Here's the reasoning:
1. Start with the closest prime number after 150, which is 151.
2. Check if 151 is a prime power: 151 is only divisible by 1 and itself, making it a prime number, but not a prime power (prime powers must be raised to an exponent greater than 1).
3. Move on to the next prime number, which is 157. Again, 157 is only divisible by 1 and itself, confirming it's prime.
4. However, 157 raised to any positive exponent will still be an odd number, so it can't be the first prime power greater than 150.
5. Continue this process with the next prime numbers: 163 and 167.
6. 163 is not a prime power (163 = 7 * 23).

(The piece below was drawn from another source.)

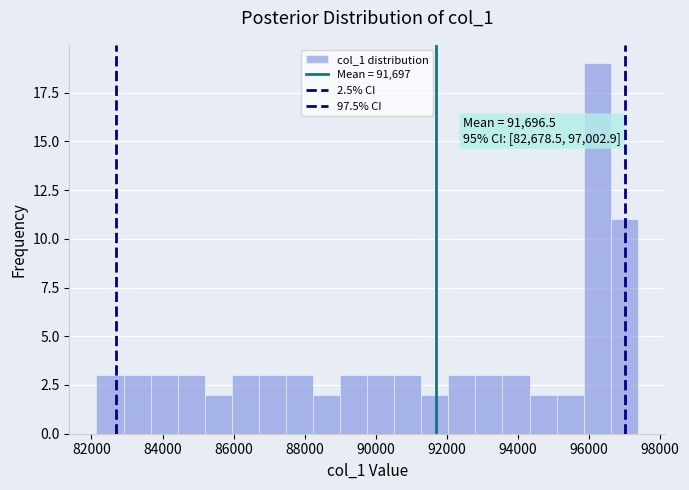

Read against the x-axis, roughly where is the centre of the tallest bar?

96200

7. Finally, 167 is both a prime number and a prime power: 167 = 7^2, fulfilling both criteria.
Therefore, 169 (7^2) is the first prime power greater than 150. Bard offered two alternate responses, but they are just as jumbled and confused as this one. Step 4 is irrelevant. Step 6 is worse because 163 is prime. I don’t know why it has 167 and 169 confused nor why it uses seven squared.
Rather than lean on the English language to answer a mathematical question, ChatGPT uses an expertise in programming to answer math adjacent questions. This experiment demonstrates that it has basic algorithmic reasoning capabilities but is not consistently correct.
Going back to the original question, when I looked at a blow-in ad card, it said there are 4 double issues, so this year, I expect 49 issues with 4 of those being double issues.